Provenance
Bound in the set of five volumes, formerly owned by Henry Arthur Johnstone. Binding: red morocco with his initials stamped in gold on the front cover in a shield with crossed swords and three floral stamps above and one below; also four floral stamps on spine with volume number and spine title in gold: The caricature magazine. Leather endpapers with his ex libris blind stamped on front flyleaf -- a boat with large sail, with a cutout in the shape of the sun in upper left.
Summary
A satire on Napoleon's Russian campaign. "Cossacks, led by Platoff, pursue, across a river, a fox with the head and huge bicorne of Napoleon. The Russians ride their horses through the water. The fox, larger in scale than the other figures, takes a flying leap to the shore (right). He says: "Hark, I hear the Cry of Cossacks.
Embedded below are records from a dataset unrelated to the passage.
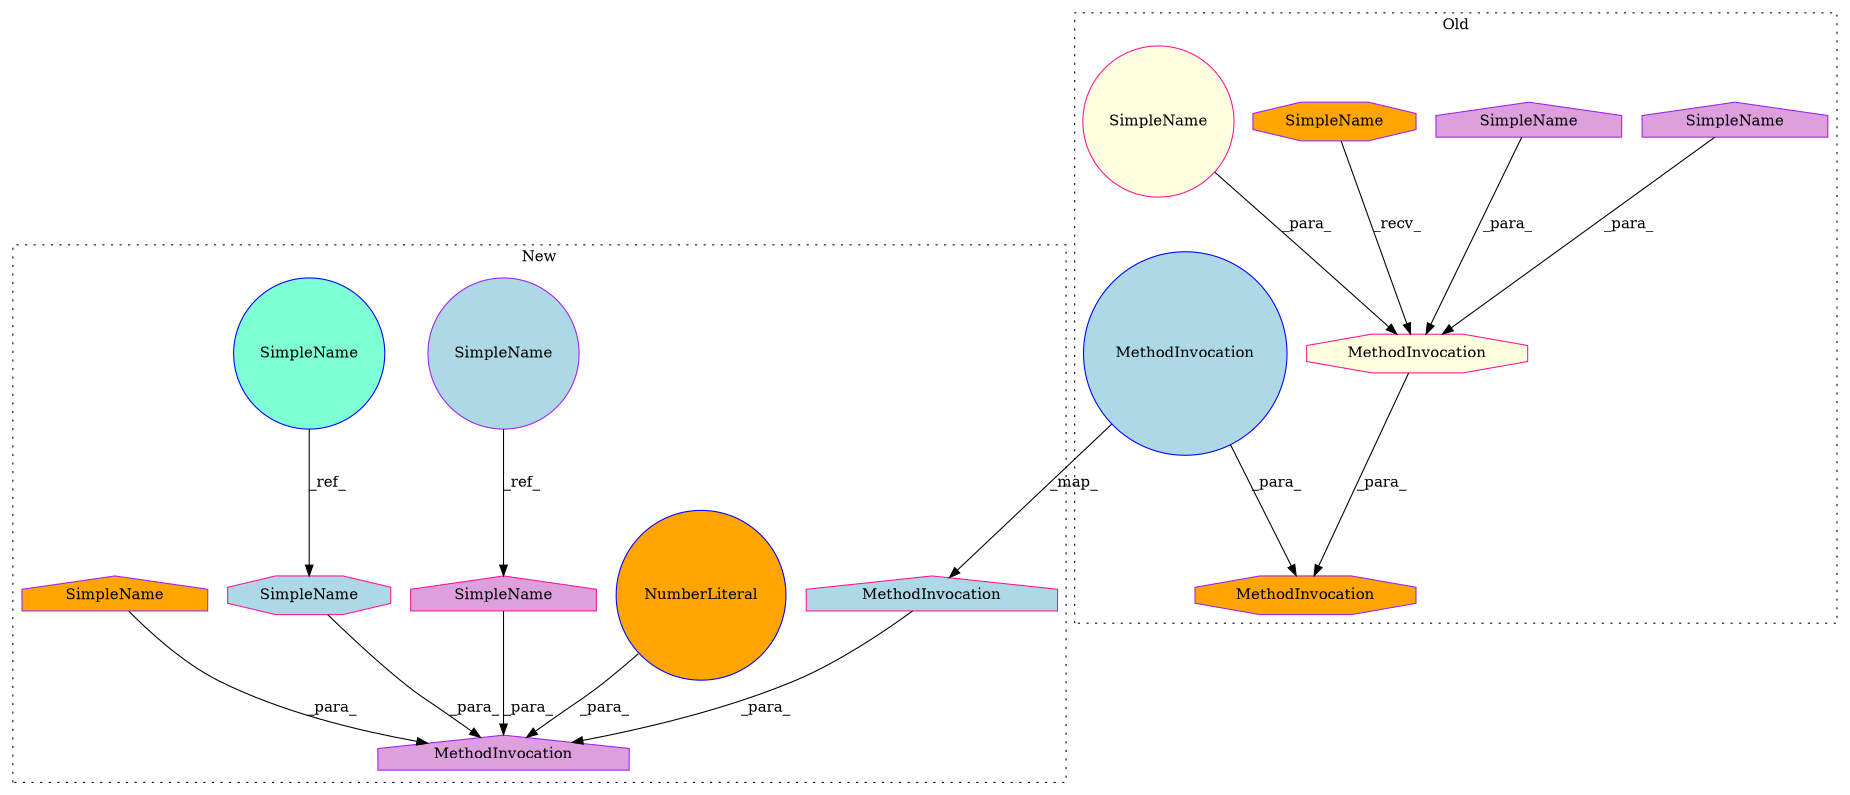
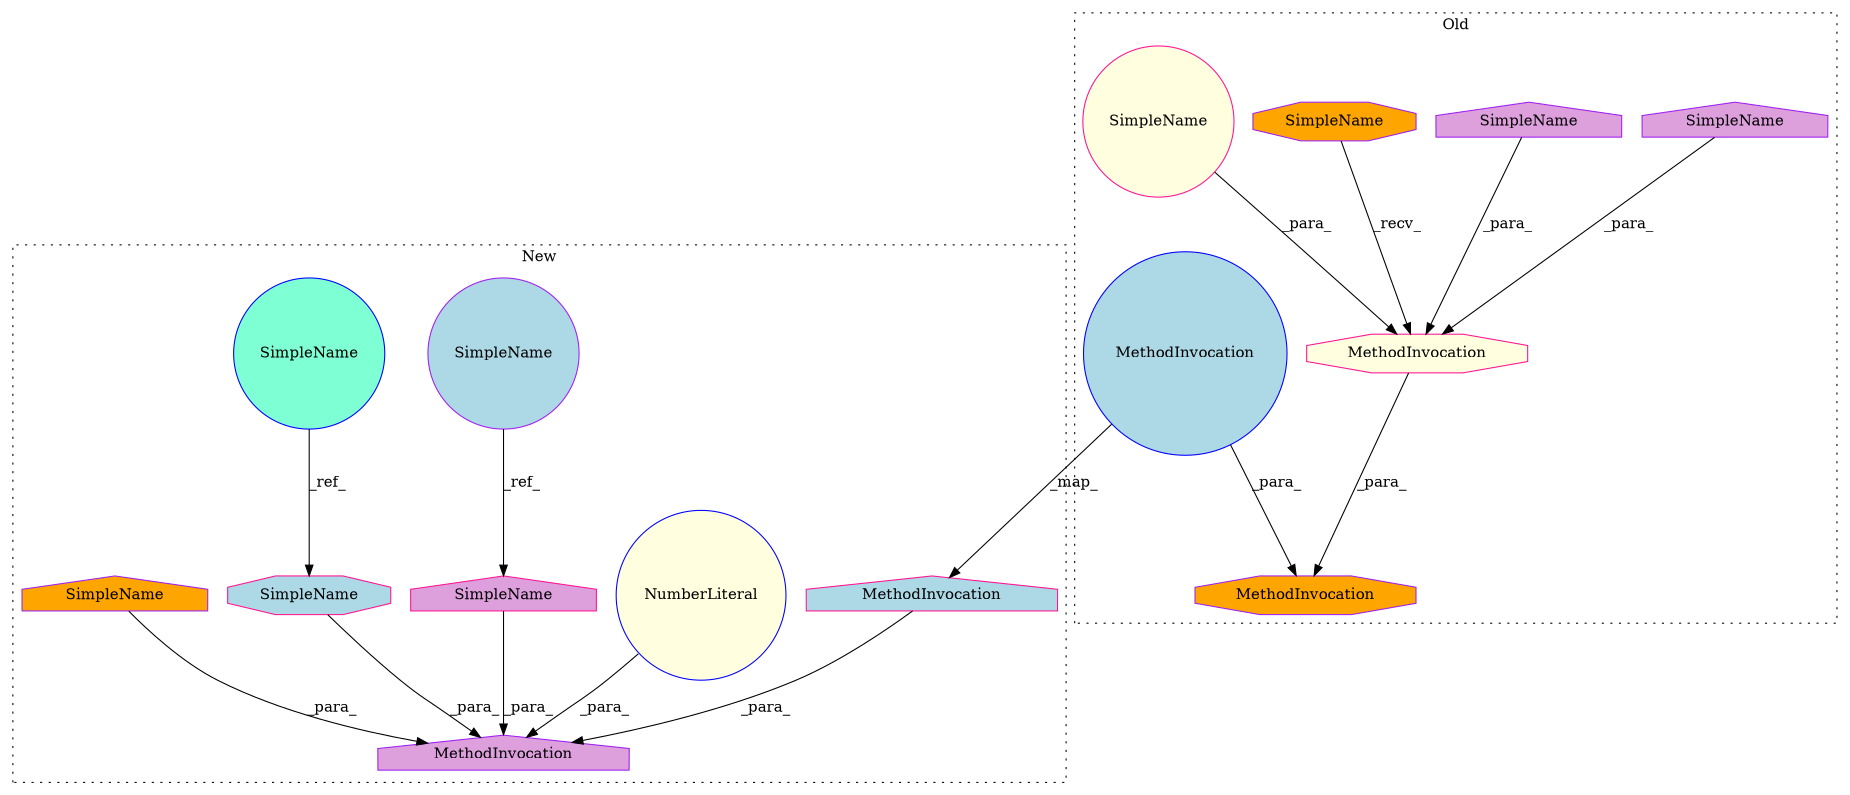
  digraph {
    node [a=42 l=2 s=7241 shape=house style=filled fillcolor=lightblue color=purple]
    n1 [a=32 l="7,1" label=MethodInvocation s="7259,7284" shape=octagon fillcolor=lightyellow color=deeppink]
    n2 [a=32 l=9 label=MethodInvocation shape=circle color=blue]
    n3 [a=32 l="7,1" label=MethodInvocation s="7225,7285" shape=octagon fillcolor=orange]
    n4 [label=SimpleName s=7266 fillcolor=plum]
    n5 [label=SimpleName s=7278 fillcolor=plum]
    n6 [l=6 label=SimpleName s=7252 shape=octagon fillcolor=orange]
    n7 [label=SimpleName s=7270 shape=circle fillcolor=lightyellow color=deeppink]
    n8 [a=32 l="10,1" label=MethodInvocation s="7222,7273" fillcolor=plum]
    n9 [a=32 l=9 label=MethodInvocation color=deeppink]
-   n10 [a=34 l=1 label=NumberLiteral s=7252 shape=circle fillcolor=orange color=blue]
+   n10 [a=34 l=1 label=NumberLiteral s=7252 shape=circle fillcolor=lightyellow color=blue]
    n11 [label=SimpleName s=7199 shape=circle]
    n12 [label=SimpleName s=7187 shape=circle fillcolor=aquamarine color=blue]
    n13 [label=SimpleName s=7267 fillcolor=plum color=deeppink]
    n14 [label=SimpleName s=7255 fillcolor=orange]
    n15 [label=SimpleName s=7259 shape=octagon color=deeppink]
    subgraph cluster_1 {
      label=Old
      style=dotted
      n1
      n2
      n3
      n4
      n5
      n6
      n7
    }
    subgraph cluster_2 {
      label=New
      style=dotted
      n8
      n9
      n10
      n11
      n12
      n13
      n14
      n15
    }
    n1 -> n3 [label=_para_]
    n2 -> n3 [label=_para_]
    n2 -> n9 [label=_map_]
    n4 -> n1 [label=_para_]
    n5 -> n1 [label=_para_]
    n6 -> n1 [label=_recv_]
    n7 -> n1 [label=_para_]
    n9 -> n8 [label=_para_]
    n10 -> n8 [label=_para_]
    n11 -> n13 [label=_ref_]
    n12 -> n15 [label=_ref_]
    n13 -> n8 [label=_para_]
    n14 -> n8 [label=_para_]
    n15 -> n8 [label=_para_]
  }
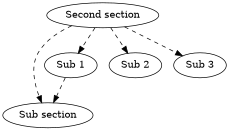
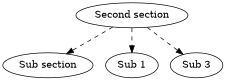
  digraph {
    fontname="DejaVu Serif"
    node [fontname="DejaVu Serif"]
    edge [fontname="DejaVu Serif" style=dashed]
    n1 [label="Sub section"]
    n2 [label="Second section"]
    n3 [label="Sub 1"]
-   n4 [label="Sub 2"]
    n5 [label="Sub 3"]
    n2 -> n1
    n2 -> n3
-   n2 -> n4
    n2 -> n5
-   n3 -> n1
  }
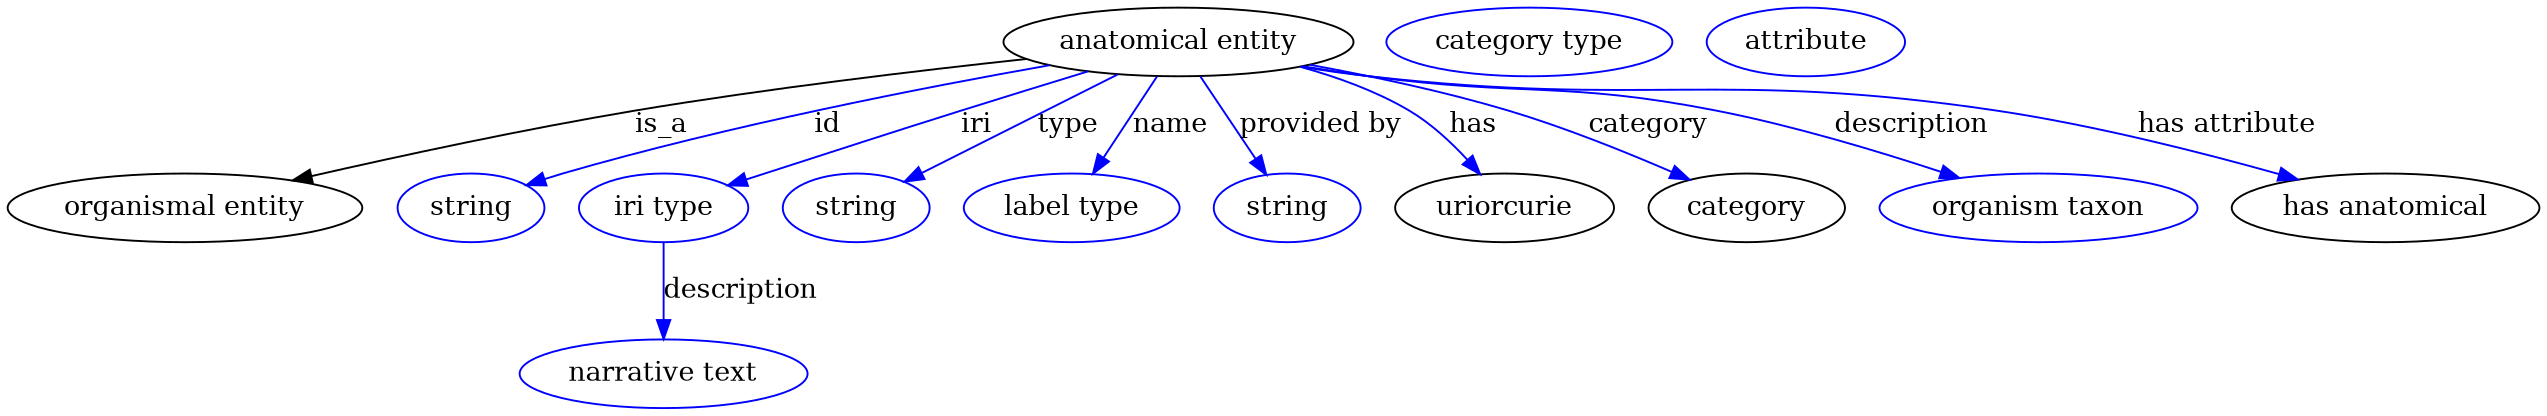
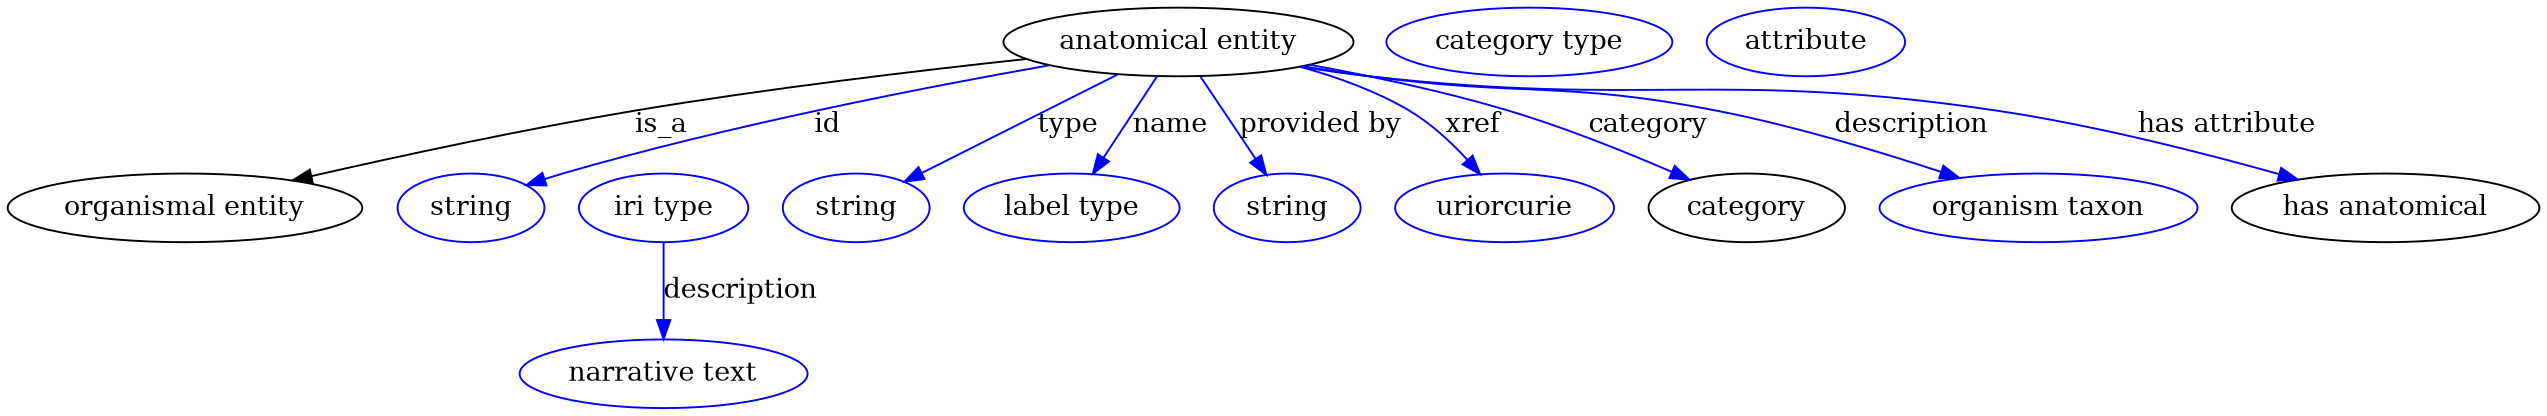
  digraph {
    node [color=blue]
    edge [color=blue style=solid]
    n1 [height=0.5 label="anatomical entity" width=2.5456 color=""]
    "organismal entity" [height=0.5 width=2.5817 color=""]
    n3 [height=0.5 label=string width=1.0652]
    n4 [height=0.5 label="iri type" width=1.2277]
    n5 [height=0.5 label=string width=1.0652]
    n6 [height=0.5 label="label type" width=1.5707]
    n7 [height=0.5 label=string width=1.0652]
-   n8 [color=black height=0.5 label=uriorcurie width=1.5887]
+   n8 [height=0.5 label=uriorcurie width=1.5887]
    category [height=0.5 width=1.4263 color=""]
    n10 [height=0.5 label="organism taxon" width=2.3109]
    n11 [height=0.5 label="has anatomical" width=1.9859 color=""]
    n12 [height=0.5 label="narrative text" width=2.0943]
    n13 [height=0.5 label="category type" width=2.0762]
    n14 [height=0.5 label=attribute width=1.4443]
    n1 -> "organismal entity" [label=is_a color="" style=""]
    n1 -> n3 [label=id]
-   n1 -> n4 [label=iri]
    n1 -> n5 [label=type]
    n1 -> n6 [label=name]
    n1 -> n7 [label="provided by"]
-   n1 -> n8 [label=has]
+   n1 -> n8 [label=xref]
    n1 -> category [label=category]
    n1 -> n10 [label=description]
    n1 -> n11 [label="has attribute"]
    n4 -> n12 [label=description]
  }
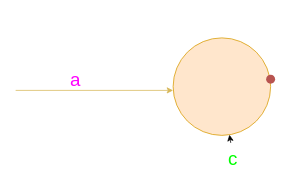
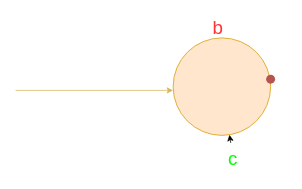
  <mxCell id="0" />
  <mxCell id="1" parent="0" />
  <mxCell id="2" value="" style="ellipse;whiteSpace=wrap;html=1;aspect=fixed;fillColor=#ffe6cc;strokeColor=#d79b00;" vertex="1" parent="1"><mxGeometry x="230" y="50" width="130" height="130" as="geometry" /></mxCell>
  <mxCell id="3" value="" style="endArrow=classic;html=1;fillColor=#fff2cc;strokeColor=#d6b656;" edge="1" parent="1"><mxGeometry width="50" height="50" relative="1" as="geometry"><mxPoint x="20" y="120" as="sourcePoint" /><mxPoint x="230" y="120" as="targetPoint" /></mxGeometry></mxCell>
  <mxCell id="4" value="" style="shape=waypoint;sketch=0;fillStyle=solid;size=6;pointerEvents=1;points=[];fillColor=#f8cecc;resizable=0;rotatable=0;perimeter=centerPerimeter;snapToPoint=1;strokeColor=#b85450;strokeWidth=4;" vertex="1" parent="1"><mxGeometry x="340" y="85" width="40" height="40" as="geometry" /></mxCell>
- <mxCell id="5" value="a" style="text;html=1;strokeColor=none;fillColor=none;align=center;verticalAlign=middle;whiteSpace=wrap;rounded=0;fontColor=#FF00FF;fontSize=25;" vertex="1" parent="1"><mxGeometry x="70" y="90" width="60" height="30" as="geometry" /></mxCell>
+ <mxCell id="6" value="b" style="text;html=1;strokeColor=none;fillColor=none;align=center;verticalAlign=middle;whiteSpace=wrap;rounded=0;fontColor=#FF3333;fontSize=25;" vertex="1" parent="1"><mxGeometry x="260" y="20" width="60" height="30" as="geometry" /></mxCell>
  <mxCell id="7" value="" style="edgeStyle=none;html=1;fontColor=#66FF66;" edge="1" parent="1" source="8" target="2"><mxGeometry relative="1" as="geometry" /></mxCell>
  <mxCell id="8" value="c" style="text;html=1;strokeColor=none;fillColor=none;align=center;verticalAlign=middle;whiteSpace=wrap;rounded=0;fontColor=#00FF00;fontSize=25;" vertex="1" parent="1"><mxGeometry x="290" y="190" width="40" height="40" as="geometry" /></mxCell>
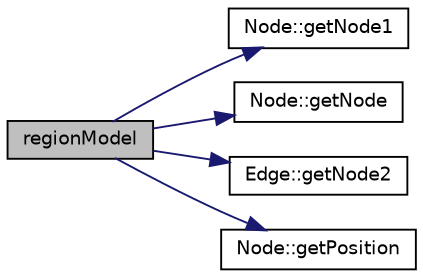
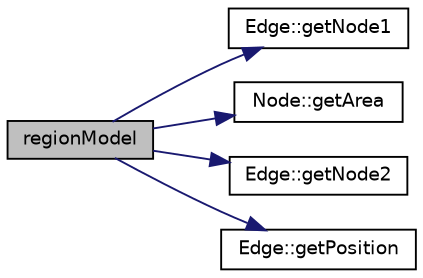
  digraph {
    rankdir=LR
    node [color=black fillcolor=white fontname=Helvetica fontsize=10 shape=record style=filled]
    edge [color=midnightblue fontname=Helvetica fontsize=10 labelfontname=Helvetica labelfontsize=10 style=solid]
    n1 [fillcolor=grey75 fontcolor=black height=0.2 label=regionModel width=0.4]
-   n2 [height=0.2 label="Node::getNode1" width=0.4]
-   n3 [height=0.2 label="Node::getNode" width=0.4]
+   n2 [height=0.2 label="Edge::getNode1" width=0.4]
+   n3 [height=0.2 label="Node::getArea" width=0.4]
    n4 [height=0.2 label="Edge::getNode2" width=0.4]
-   n5 [height=0.2 label="Node::getPosition" width=0.4]
+   n5 [height=0.2 label="Edge::getPosition" width=0.4]
    n1 -> n2
    n1 -> n3
    n1 -> n4
    n1 -> n5
  }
The [sic] have got Scent of me -I must take to my heels once more, the are close to my Brush." His tail is inscribed 'Corsican Fox'. Across the lower edge of the design runs a strip of land on which are frogs; one, inscribed 'French Frog', waddles off, while one on the extreme left is being speared. Of the other frogs a few turn to oppose the Cossacks with bayonets; these have a tricolour flag; the majority are escaping to the right, a row of heads and sloped bayonets, with one eagle. Platoff, whose high fur cap has a long plume inscribed 'Platoff', riding with levelled spear, shouts: "Hark forward my boys get along! he runs in view. Yoics. Yoics. There he goes, Tally-ho!" His daughter, in the middle distance, rides through the water, pointing with the hand that holds the reins, and raising a whip; she shouts: "Hi, ho, Tally, ho! For a husband." Cossacks gallop up from the background (left), leap from a low cliff into the river, and swim through it, one carrying a standard with the Russian eagle, behind the two Platoffs. In the background is a town flying a flag inscribed 'Leapsic'; tiny horsemen, evidently Cossacks, gallop out of the city gate."--British Museum online catalogue.